OBJECTIVE —
Rewrite the listing from its first line up to and including the line with "genus: Juglans", replacing "common name" with "vernacular name" and keeping everything else unchanged.

DATA ROWS —
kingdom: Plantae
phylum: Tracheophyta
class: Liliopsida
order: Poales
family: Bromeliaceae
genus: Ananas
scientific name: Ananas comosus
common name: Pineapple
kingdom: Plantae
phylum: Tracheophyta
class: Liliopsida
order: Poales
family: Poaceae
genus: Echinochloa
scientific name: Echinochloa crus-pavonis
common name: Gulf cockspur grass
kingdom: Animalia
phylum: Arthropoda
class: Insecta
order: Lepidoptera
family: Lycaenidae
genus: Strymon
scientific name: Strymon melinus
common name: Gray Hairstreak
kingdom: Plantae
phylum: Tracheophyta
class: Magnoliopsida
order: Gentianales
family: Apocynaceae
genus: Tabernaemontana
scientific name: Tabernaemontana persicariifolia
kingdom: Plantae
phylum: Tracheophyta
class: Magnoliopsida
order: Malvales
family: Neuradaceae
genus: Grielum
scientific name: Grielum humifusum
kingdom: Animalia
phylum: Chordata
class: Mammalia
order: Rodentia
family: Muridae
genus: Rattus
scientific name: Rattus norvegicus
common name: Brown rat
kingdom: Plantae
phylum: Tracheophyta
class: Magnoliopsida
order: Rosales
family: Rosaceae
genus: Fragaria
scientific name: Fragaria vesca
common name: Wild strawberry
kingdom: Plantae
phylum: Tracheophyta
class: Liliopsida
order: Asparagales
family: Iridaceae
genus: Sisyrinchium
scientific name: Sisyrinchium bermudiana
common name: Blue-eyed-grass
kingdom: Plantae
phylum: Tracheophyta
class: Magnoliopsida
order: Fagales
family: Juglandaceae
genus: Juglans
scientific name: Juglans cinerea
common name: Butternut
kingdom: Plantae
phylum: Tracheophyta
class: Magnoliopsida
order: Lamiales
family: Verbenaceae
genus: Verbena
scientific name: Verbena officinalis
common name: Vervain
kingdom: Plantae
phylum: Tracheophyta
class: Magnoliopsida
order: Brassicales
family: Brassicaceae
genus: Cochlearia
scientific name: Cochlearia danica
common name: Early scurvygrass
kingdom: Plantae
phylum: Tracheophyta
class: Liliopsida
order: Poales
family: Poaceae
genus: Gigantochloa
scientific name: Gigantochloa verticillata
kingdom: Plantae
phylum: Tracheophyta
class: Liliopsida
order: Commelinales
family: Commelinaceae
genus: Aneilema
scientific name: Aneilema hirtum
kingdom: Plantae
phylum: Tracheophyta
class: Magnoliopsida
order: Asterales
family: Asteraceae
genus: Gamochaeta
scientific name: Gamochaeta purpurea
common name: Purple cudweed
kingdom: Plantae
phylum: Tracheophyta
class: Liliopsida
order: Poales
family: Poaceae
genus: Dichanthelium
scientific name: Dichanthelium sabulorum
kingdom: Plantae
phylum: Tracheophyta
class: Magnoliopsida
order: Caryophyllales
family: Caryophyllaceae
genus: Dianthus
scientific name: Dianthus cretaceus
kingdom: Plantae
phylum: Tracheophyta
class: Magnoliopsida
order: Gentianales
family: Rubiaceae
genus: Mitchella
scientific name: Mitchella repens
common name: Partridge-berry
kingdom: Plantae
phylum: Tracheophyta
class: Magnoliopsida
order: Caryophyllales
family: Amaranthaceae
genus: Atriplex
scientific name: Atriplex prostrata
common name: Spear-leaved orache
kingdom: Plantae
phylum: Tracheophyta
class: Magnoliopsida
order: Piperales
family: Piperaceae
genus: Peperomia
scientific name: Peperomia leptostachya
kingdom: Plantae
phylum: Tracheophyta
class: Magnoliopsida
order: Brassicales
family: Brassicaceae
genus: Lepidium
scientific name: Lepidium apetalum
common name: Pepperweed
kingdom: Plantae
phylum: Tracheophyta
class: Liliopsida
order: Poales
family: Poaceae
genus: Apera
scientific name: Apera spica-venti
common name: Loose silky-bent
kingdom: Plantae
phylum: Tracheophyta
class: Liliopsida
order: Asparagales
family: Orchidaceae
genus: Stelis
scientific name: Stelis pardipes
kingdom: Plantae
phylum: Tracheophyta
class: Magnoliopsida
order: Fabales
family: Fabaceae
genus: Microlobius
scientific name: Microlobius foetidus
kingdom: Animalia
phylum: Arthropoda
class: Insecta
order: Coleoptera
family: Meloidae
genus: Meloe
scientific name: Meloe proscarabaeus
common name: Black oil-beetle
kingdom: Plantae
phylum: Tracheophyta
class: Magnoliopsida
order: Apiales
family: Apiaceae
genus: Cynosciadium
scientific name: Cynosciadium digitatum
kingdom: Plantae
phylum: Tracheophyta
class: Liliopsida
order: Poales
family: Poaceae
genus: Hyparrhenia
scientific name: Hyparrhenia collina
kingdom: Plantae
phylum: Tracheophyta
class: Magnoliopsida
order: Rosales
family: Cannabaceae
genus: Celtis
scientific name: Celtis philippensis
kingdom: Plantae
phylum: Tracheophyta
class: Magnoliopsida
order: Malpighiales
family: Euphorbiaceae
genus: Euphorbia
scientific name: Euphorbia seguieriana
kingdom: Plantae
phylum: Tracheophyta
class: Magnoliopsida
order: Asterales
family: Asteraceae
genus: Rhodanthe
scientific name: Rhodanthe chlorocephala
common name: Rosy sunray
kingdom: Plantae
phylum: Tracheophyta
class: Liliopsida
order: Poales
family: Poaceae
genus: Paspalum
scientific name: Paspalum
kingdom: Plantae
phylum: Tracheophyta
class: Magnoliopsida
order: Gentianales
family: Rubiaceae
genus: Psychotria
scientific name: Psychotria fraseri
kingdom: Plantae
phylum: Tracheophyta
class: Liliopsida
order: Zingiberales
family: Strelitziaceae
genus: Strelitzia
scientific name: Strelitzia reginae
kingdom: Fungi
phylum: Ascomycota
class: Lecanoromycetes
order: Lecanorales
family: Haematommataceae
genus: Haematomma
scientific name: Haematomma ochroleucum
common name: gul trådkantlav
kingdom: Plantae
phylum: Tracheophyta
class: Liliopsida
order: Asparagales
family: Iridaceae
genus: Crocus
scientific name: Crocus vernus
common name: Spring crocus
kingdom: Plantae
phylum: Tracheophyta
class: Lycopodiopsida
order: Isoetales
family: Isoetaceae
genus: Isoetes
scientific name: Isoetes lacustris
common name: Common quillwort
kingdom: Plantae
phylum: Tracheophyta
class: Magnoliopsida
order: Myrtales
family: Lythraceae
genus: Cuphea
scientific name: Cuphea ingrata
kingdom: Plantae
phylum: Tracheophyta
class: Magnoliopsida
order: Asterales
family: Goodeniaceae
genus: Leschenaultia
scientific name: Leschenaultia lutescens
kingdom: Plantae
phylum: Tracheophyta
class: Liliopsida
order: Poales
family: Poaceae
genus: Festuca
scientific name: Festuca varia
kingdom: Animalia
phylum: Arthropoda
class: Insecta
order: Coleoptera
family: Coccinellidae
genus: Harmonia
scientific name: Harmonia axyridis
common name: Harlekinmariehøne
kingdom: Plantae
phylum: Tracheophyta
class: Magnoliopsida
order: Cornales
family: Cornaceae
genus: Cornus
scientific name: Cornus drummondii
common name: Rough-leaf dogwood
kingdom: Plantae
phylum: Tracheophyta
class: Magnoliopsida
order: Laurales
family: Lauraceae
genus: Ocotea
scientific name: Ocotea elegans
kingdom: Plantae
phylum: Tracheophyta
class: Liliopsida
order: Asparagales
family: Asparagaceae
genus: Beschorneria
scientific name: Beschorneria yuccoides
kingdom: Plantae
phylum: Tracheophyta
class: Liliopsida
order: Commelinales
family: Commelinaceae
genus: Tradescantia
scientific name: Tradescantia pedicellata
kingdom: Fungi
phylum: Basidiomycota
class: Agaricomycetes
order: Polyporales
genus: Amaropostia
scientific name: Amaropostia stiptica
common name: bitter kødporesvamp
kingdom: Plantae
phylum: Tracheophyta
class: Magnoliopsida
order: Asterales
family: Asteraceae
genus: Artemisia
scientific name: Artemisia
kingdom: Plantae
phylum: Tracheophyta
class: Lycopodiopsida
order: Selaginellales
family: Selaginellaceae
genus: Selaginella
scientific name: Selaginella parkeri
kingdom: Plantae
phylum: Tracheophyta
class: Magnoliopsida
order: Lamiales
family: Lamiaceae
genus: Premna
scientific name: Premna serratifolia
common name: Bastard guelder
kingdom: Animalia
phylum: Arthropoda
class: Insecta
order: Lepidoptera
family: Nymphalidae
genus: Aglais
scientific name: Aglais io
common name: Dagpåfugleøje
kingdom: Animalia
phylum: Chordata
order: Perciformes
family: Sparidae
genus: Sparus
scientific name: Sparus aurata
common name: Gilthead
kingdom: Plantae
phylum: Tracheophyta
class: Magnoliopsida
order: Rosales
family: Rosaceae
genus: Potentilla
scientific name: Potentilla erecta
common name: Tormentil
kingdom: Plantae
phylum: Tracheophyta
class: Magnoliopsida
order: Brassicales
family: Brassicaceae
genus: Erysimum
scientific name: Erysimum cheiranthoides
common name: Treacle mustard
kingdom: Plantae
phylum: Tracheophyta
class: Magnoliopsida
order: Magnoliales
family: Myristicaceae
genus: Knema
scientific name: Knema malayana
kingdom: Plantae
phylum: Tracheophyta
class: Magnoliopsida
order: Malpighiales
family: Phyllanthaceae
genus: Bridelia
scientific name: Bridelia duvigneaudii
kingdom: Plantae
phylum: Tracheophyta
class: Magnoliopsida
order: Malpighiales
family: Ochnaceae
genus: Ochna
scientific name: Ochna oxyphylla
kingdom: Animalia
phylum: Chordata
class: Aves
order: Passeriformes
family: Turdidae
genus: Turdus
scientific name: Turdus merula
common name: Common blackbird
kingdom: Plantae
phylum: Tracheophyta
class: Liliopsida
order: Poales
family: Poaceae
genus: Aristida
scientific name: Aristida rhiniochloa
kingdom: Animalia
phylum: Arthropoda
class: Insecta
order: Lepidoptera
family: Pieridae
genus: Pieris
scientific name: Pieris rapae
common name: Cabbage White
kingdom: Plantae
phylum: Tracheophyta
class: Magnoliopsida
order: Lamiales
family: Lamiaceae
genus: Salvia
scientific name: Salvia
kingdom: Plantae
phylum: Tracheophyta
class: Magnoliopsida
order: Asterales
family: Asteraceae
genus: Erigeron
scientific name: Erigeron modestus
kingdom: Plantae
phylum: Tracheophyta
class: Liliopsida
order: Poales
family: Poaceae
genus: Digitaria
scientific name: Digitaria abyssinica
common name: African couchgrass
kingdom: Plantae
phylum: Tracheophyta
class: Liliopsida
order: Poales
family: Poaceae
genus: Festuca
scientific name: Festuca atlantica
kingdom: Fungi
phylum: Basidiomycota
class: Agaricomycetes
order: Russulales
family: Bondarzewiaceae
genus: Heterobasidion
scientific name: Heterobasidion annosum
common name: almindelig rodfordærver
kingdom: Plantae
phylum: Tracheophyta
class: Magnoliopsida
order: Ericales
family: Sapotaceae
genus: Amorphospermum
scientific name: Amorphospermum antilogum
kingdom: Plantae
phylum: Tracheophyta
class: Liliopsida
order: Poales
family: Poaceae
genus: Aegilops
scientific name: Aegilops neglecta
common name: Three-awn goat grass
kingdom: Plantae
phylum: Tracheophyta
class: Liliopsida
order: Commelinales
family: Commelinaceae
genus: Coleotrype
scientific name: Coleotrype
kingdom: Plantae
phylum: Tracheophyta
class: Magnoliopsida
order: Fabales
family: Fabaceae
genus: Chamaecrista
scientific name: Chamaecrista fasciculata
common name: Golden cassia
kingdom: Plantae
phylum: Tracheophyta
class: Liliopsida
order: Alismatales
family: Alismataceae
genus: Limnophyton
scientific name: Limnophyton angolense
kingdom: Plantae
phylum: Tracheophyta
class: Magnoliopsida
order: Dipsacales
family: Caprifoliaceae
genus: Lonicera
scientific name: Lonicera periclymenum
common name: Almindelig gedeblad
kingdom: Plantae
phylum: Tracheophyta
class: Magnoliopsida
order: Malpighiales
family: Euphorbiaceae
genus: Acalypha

FINISHED TASK —
kingdom: Plantae
phylum: Tracheophyta
class: Liliopsida
order: Poales
family: Bromeliaceae
genus: Ananas
scientific name: Ananas comosus
vernacular name: Pineapple
kingdom: Plantae
phylum: Tracheophyta
class: Liliopsida
order: Poales
family: Poaceae
genus: Echinochloa
scientific name: Echinochloa crus-pavonis
vernacular name: Gulf cockspur grass
kingdom: Animalia
phylum: Arthropoda
class: Insecta
order: Lepidoptera
family: Lycaenidae
genus: Strymon
scientific name: Strymon melinus
vernacular name: Gray Hairstreak
kingdom: Plantae
phylum: Tracheophyta
class: Magnoliopsida
order: Gentianales
family: Apocynaceae
genus: Tabernaemontana
scientific name: Tabernaemontana persicariifolia
kingdom: Plantae
phylum: Tracheophyta
class: Magnoliopsida
order: Malvales
family: Neuradaceae
genus: Grielum
scientific name: Grielum humifusum
kingdom: Animalia
phylum: Chordata
class: Mammalia
order: Rodentia
family: Muridae
genus: Rattus
scientific name: Rattus norvegicus
vernacular name: Brown rat
kingdom: Plantae
phylum: Tracheophyta
class: Magnoliopsida
order: Rosales
family: Rosaceae
genus: Fragaria
scientific name: Fragaria vesca
vernacular name: Wild strawberry
kingdom: Plantae
phylum: Tracheophyta
class: Liliopsida
order: Asparagales
family: Iridaceae
genus: Sisyrinchium
scientific name: Sisyrinchium bermudiana
vernacular name: Blue-eyed-grass
kingdom: Plantae
phylum: Tracheophyta
class: Magnoliopsida
order: Fagales
family: Juglandaceae
genus: Juglans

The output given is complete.